Il est prévu un stage d’essai dont la durée est de 12 mois à compter de l’admission au cadre permanent. La durée de ce stage d’essai peut être prolongée, conformément aux dispositions du chapitre 5 du Statut des relations collectives entre SNCF, SNCF Réseau, SNCF Mobilités constituant le Groupe Public Ferroviaire et leur personnel et de la réglementation en vigueur.
Dans cette perspective, et conformément au chapitre 5 du Statut des relations collectives entre SNCF, SNCF Réseau, SNCF Mobilités constituant le Groupe Public Ferroviaire et leur personnel, les services de l’intéressé donnent lieu durant le stage d’essai à des appréciations écrites portant à la fois sur sa conduite et ses aptitudes professionnelles.
Durant la période du stage d’essai, il peut être mis fin au contrat de travail sans indemnité et sous réserve d’un préavis de huit jours en cas de rupture à l’initiative de l’agent et d’un mois en cas de rupture à l’initiative de l’entreprise. En cas de faute grave, le congédiement intervient sans préavis.
Au-delà du stage d’essai, il peut être mis fin au contrat de travail par l’une ou l’autre des parties, dans les conditions prévues par le chapitre 7 du Statut des relations collectives entre SNCF, SNCF Réseau, SNCF Mobilités constituant le Groupe Public Ferroviaire et leur personnel et les textes réglementaires pris pour son application.’
Il résulte de cette clause que sous réserve de respecter un préavis, d’une durée différente selon que la décision soit prise par le salarié ou par l’employeur, la période d’essai à laquelle était soumis M. [H] pendant 12 mois, susceptibles de prolongation, pouvait être interrompue, y compris par lui-même, pendant toute sa durée sans indemnité.
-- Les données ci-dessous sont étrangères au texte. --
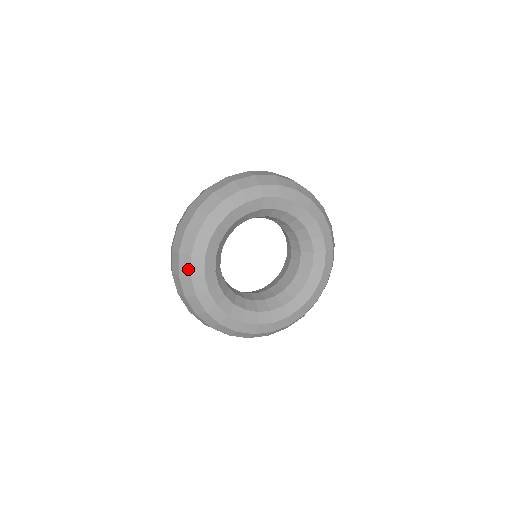
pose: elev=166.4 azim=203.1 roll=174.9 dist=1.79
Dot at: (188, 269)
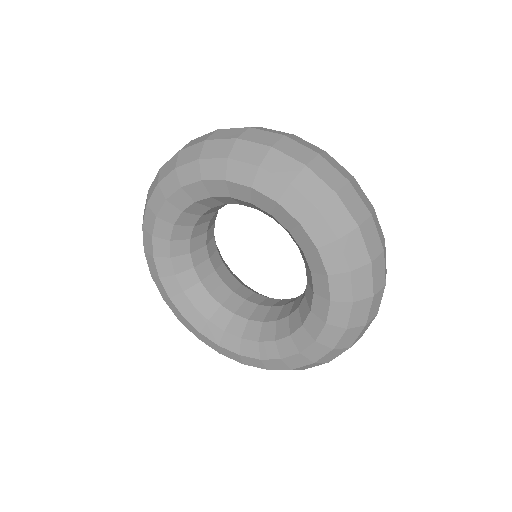
Dot at: (144, 216)
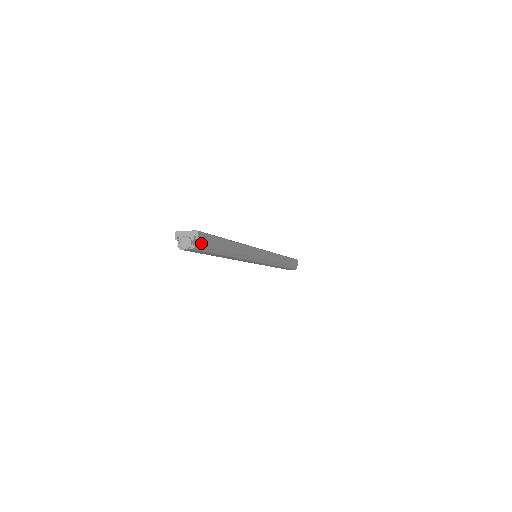
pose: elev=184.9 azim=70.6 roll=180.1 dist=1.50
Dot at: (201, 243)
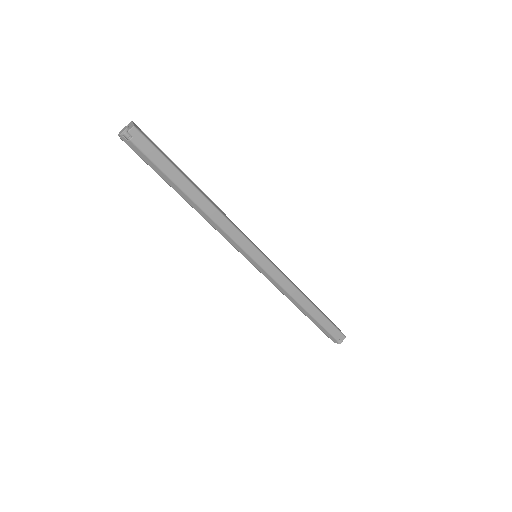
Dot at: (132, 141)
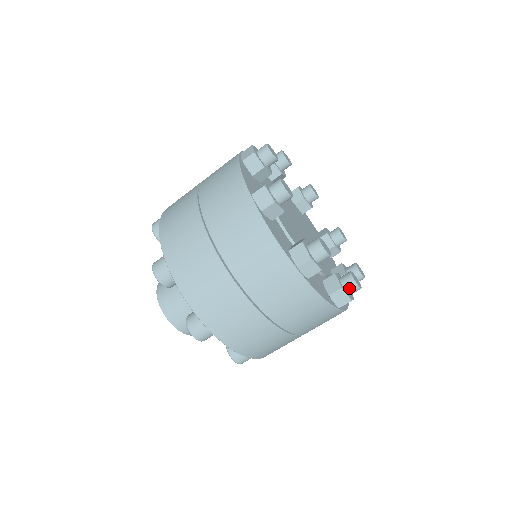
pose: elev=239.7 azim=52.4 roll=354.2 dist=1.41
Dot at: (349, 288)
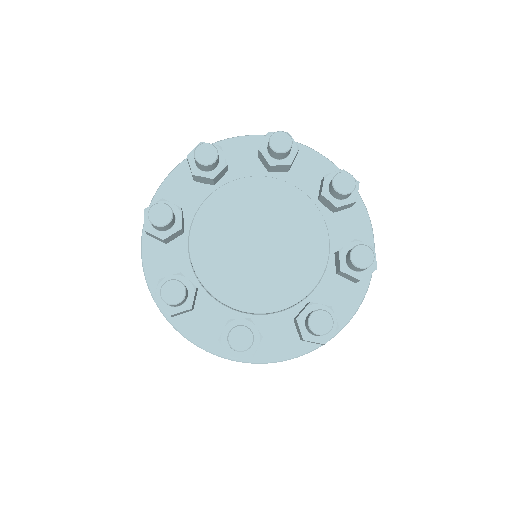
Dot at: occluded
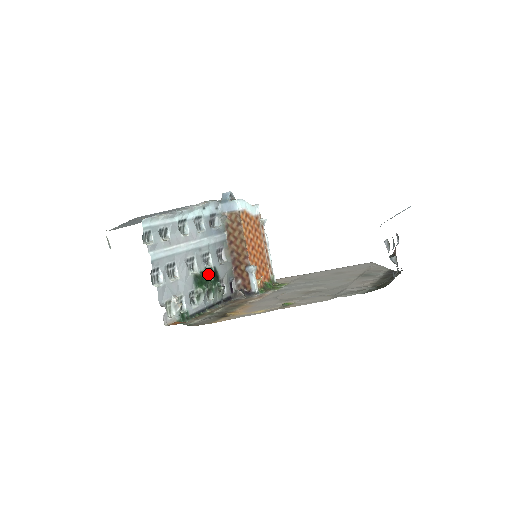
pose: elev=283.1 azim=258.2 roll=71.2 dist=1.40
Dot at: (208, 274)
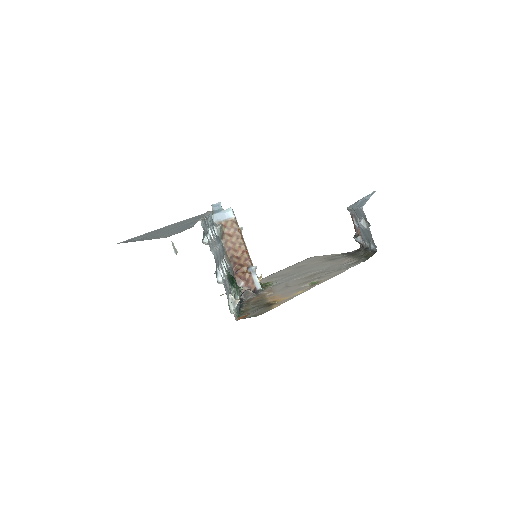
Dot at: (231, 276)
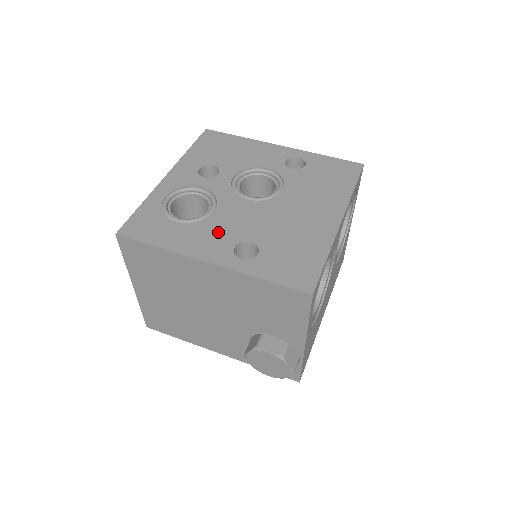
Même si à l’évidence, les deux clauses ne poursuivent pas le même but, la clause relative à la durée du contrat est bien contradictoire avec la clause de dédit-formation, laquelle prévoit au contraire que si le contrat de travail cesse trois mois après sa conclusion, notamment par l’effet, comme en l’espèce, d’une démission, le salarié devra à la SNCF une indemnité de dédit-formation.
Ces clauses ne peuvent s’analyser comme étant indépendantes l’une de l’autre dès lors qu’insérées dans un même contrat de travail, elles emportent des conséquences différentes en cas de rupture du contrat de travail par le salarié après une période de trois mois et jusqu’au terme de sa période d’essai de 12 mois, susceptible en outre de reconduction. Il en résulte que le montant et les modalités de remboursement de l’indemnité de dédit-formation à la charge du salarié, prévue en page 5 du contrat de travail, ne peuvent être compris clairement par celui-ci de sorte que la clause litigieuse est nulle.
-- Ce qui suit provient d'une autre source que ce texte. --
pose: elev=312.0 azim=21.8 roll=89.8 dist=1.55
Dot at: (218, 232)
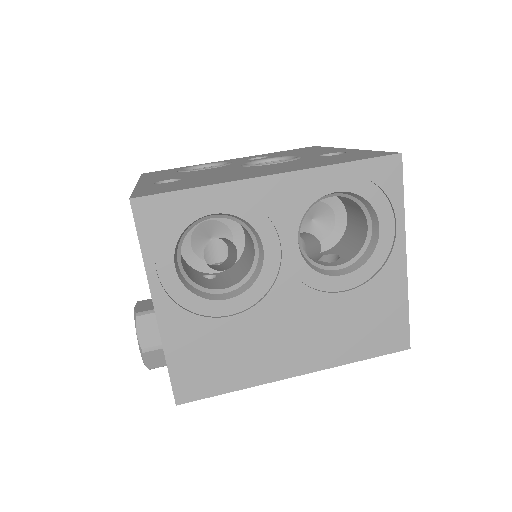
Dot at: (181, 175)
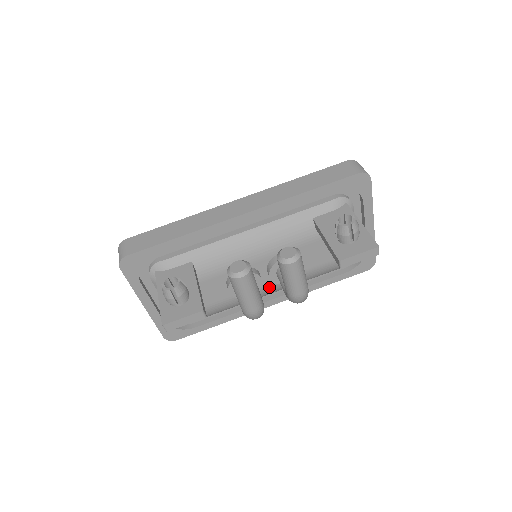
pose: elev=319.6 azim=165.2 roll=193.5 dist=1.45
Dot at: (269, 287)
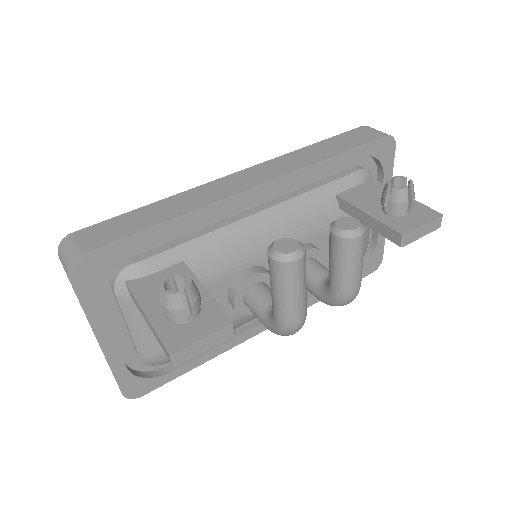
Dot at: occluded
Dès lors, la SNCF est mal fondée à en réclamer l’application et doit être déboutée de sa demande en paiement par infirmation du jugement déféré.
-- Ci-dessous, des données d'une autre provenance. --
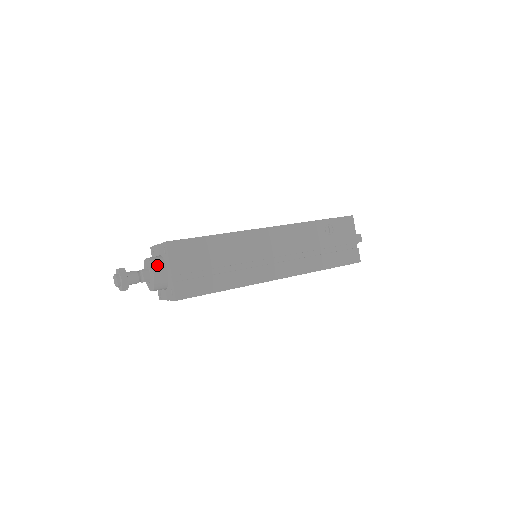
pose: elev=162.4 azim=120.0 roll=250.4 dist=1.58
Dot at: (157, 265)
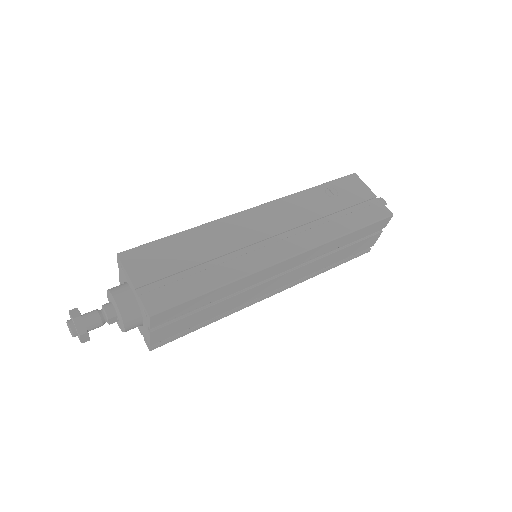
Dot at: (117, 289)
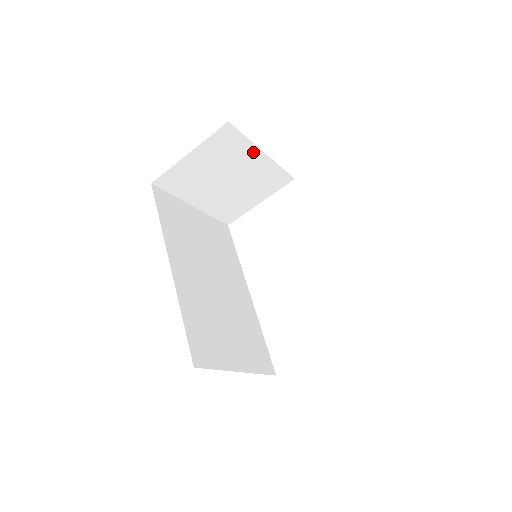
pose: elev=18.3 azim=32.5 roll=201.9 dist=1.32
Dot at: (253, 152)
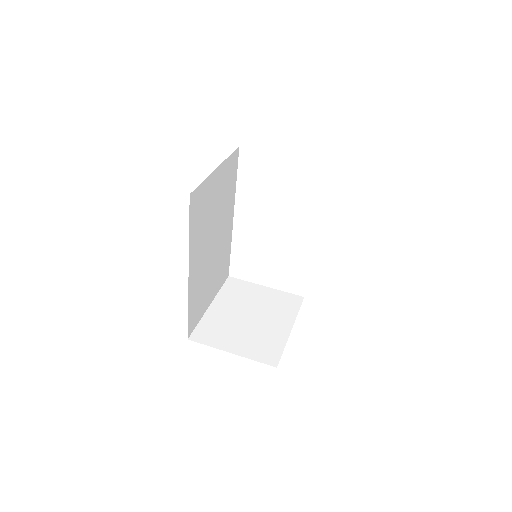
Dot at: occluded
Arrêt du 17 janvier 2025 – page 6
2) Sur les autres demandes :
Partie succombante, la SNCF est condamnée aux dépens de première instance et d’appel et déboutée en conséquence de sa demande d’indemnité de procédure.
L’équité commande enfin de la condamner à payer à M. [H] la somme de 3 500 euros sur le fondement de l’article 700 du code de procédure civile.
La cour, statuant par arrêt contradictoire prononcé par mise à disposition du greffe :
INFIRME le jugement déféré en toutes ses dispositions ;
STATUANT À NOUVEAU DES CHEFS INFIRMÉS et AJOUTANT :
DIT que la clause de dédit-formation insérée dans le contrat de travail de M. [E] [H] est nulle ;
DÉBOUTE en conséquence la SA SNCF de sa demande en paiement d’une indemnité de dédit-formation ;
La CONDAMNE à payer à M. [H] la somme de 3 500 € en application de l’article 700 du code de procédure civile ;
CONDAMNE la SA SNCF aux dépens de première instance et d’appel et la déboute de sa propre demande d’indemnité de procédure.
Ainsi fait, jugé et prononcé les jour, mois et an que dessus ;
En foi de quoi, la minute du présent arrêt a été signée par Mme VIOCHE, présidente de chambre, et Mme DELPLACE, greffière à laquelle la minute a été remise par le magistrat signataire.